To put things in perspective, Oil marketers came out with a press statement last week that they are being owed NGN470 billion for Oil subsidy. At today’s prices, this amount can build 2000 new secondary schools or 470 brand new state of the art hospitals and if you wanted to build roads, Wit can build five brand new roads, the length of Lagos—Ibadan Expressway or if you wanted to build an airport, you could build 20 new airports the size and standard of Terminal 5 at Heathrow. If you wanted to build a Power plant, you could generate 2,000MW of electricity or else, if you wanted to make Nigeria self sufficient in food production, you could sensibly target it to farmers across the country to help them cultivate more land for rice and wheat and save the country $11 billion in importation of these two items forever and another $4 billion used in importing sugar every year.

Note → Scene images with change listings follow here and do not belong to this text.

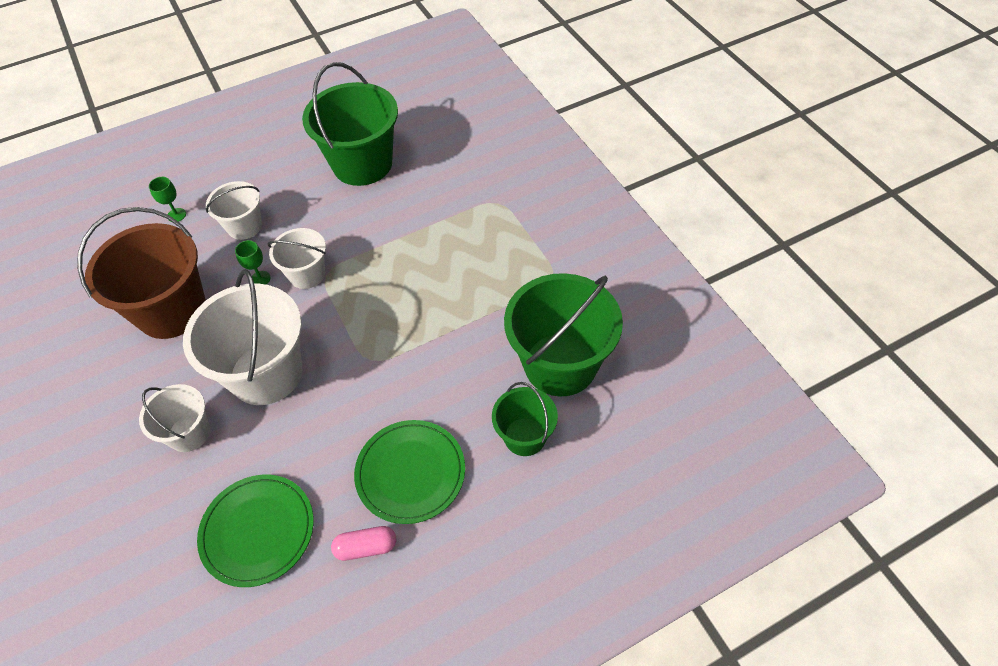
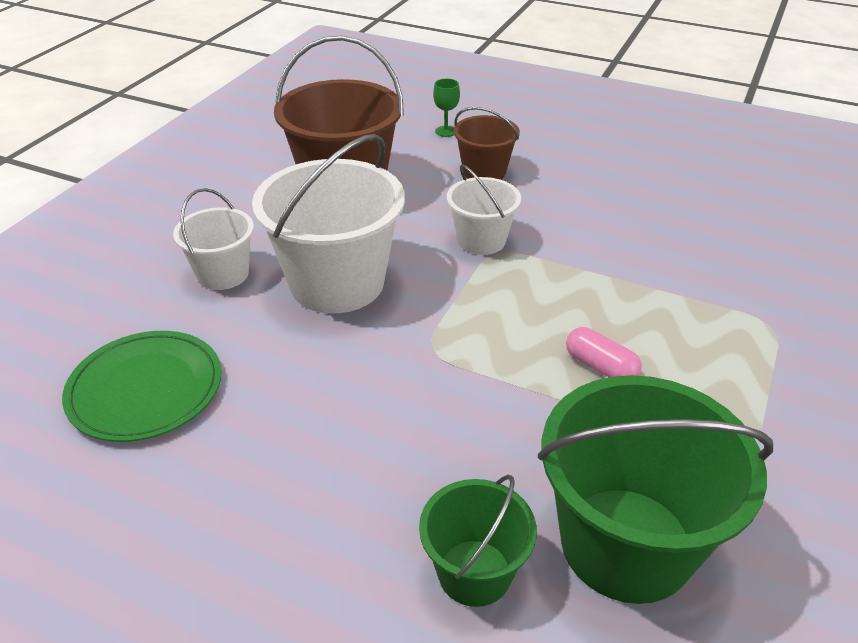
camera: 50 degrees right, 15 degrees down
white bucket [206,181,262,240] -> brown bucket [454,107,520,180]
green goblet [235,240,271,285] -> none
green bucket [302,62,398,186] -> none
pink capsule [331,526,396,561] -> pink capsule moved to [566,327,642,377]
green plate [354,420,465,524] -> none

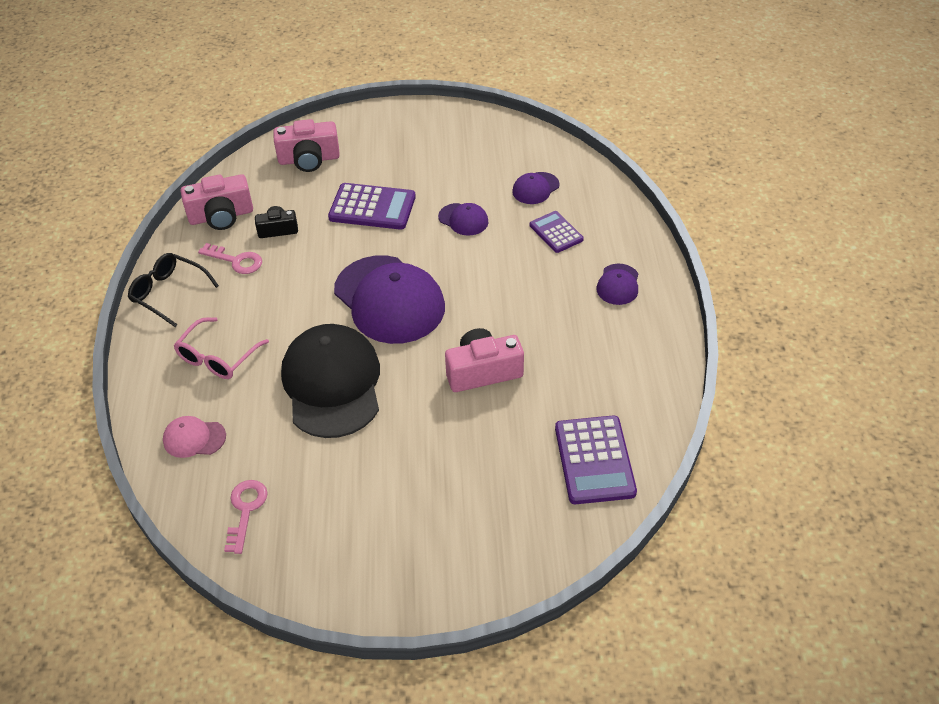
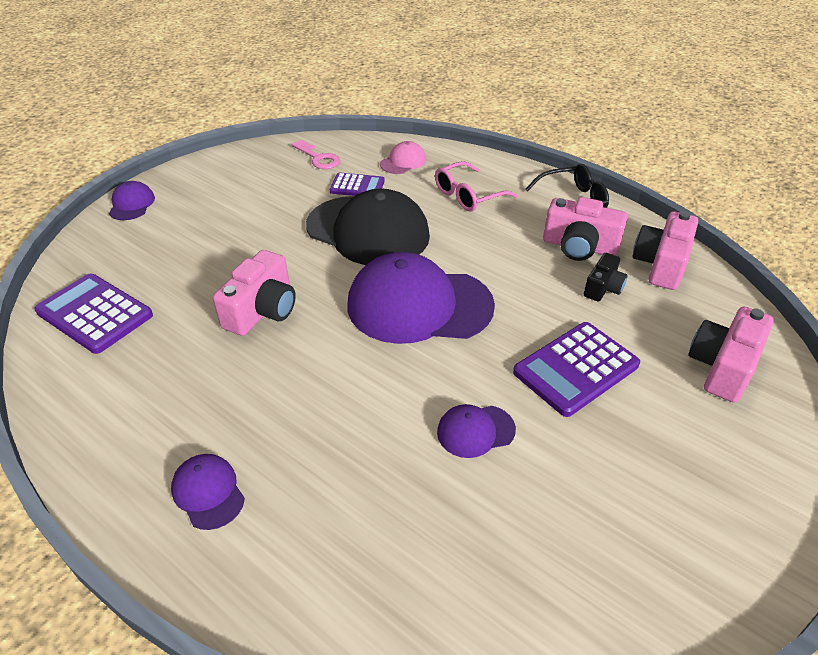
camera: 130 degrees right, 5 degrees down
pink glasses [173,317,269,379] -> pink glasses turned 105 degrees counterclockwise [435,161,518,212]
pink key [198,243,262,274] -> pink camera [543,197,628,261]
purple cap [512,172,560,204] -> purple cap moved to [109,181,155,220]
purple calculator [530,211,584,253] -> purple calculator moved to [330,173,385,196]

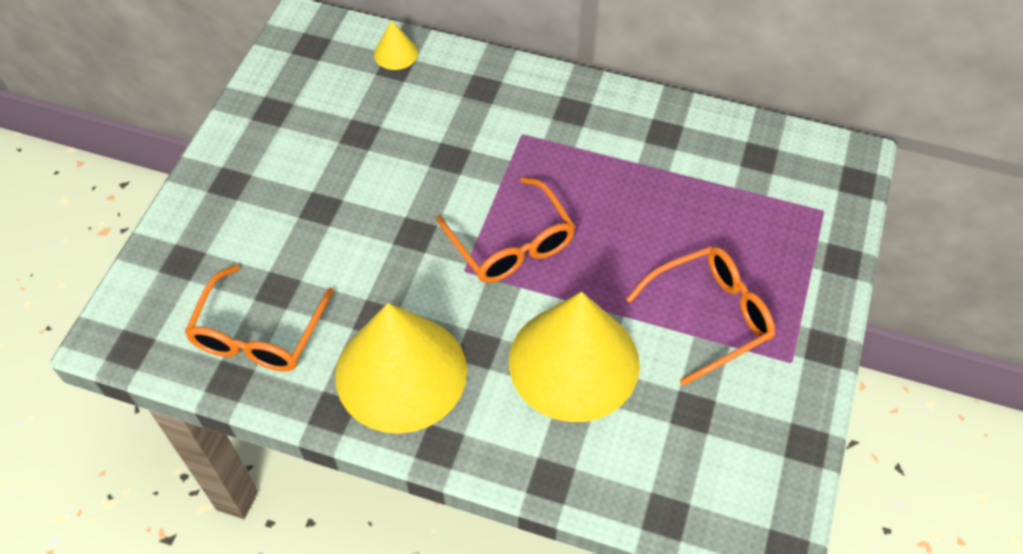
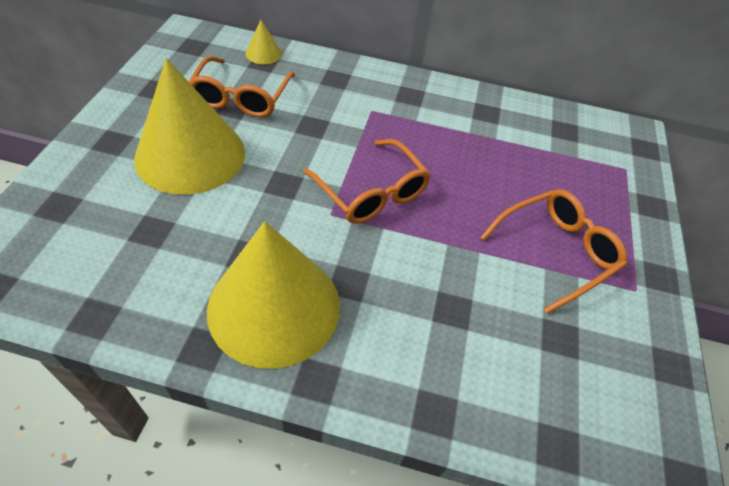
camera: 10 degrees left, 5 degrees down
orange glasses [184,265,334,372] -> orange glasses moved to [189,56,295,117]
yellow cone [509,292,640,422] -> yellow cone moved to [134,58,245,194]

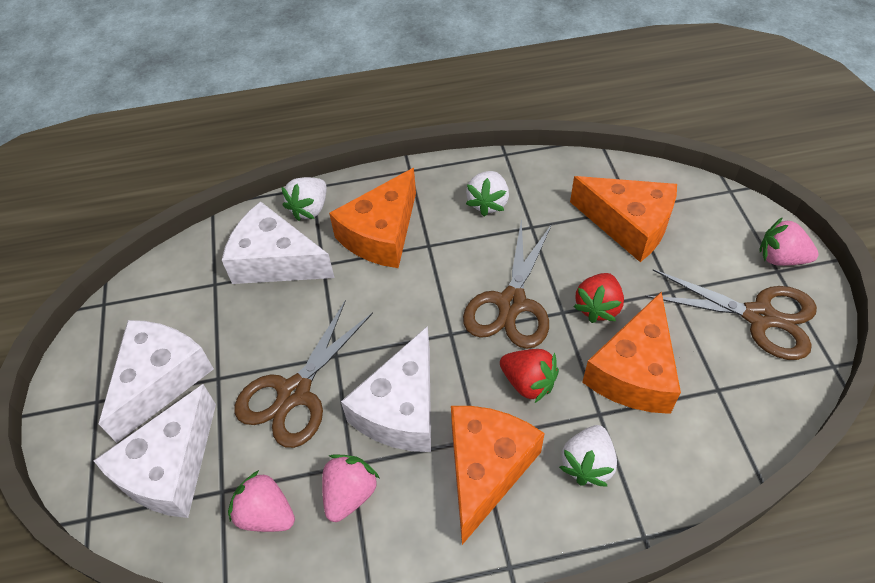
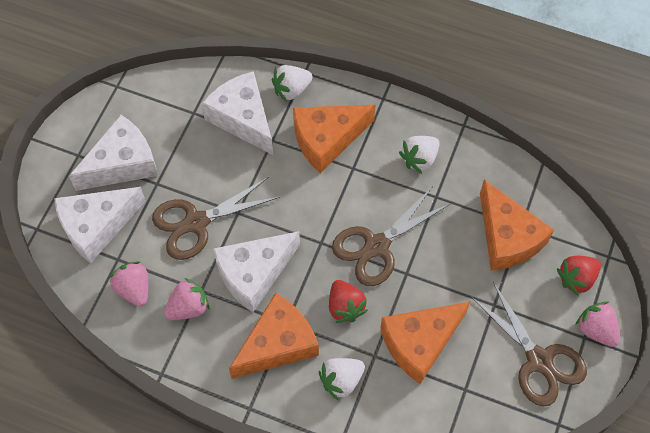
camera: 30 degrees right, 10 degrees up
red strawberry [573,273,624,323] -> red strawberry moved to [557,256,601,296]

When we think like this, then, we can directly affect the standard of living of the people at every level and begin the serious fight against corruption by eliminating rent seeking from bad policies. The penchant for stealing as a new national culture would begin to disappear gradually when the man or woman at the desk sees no need to steal money to send their child to a Kindergarten school that is as expensive as a University. These are the real issues at the heart of our national culture of corruption and until bad laws are expunged from our books, there is no government in this country that will succeed in building the kind of infrastructure that we need to compete in this century where our mates have already left us behind.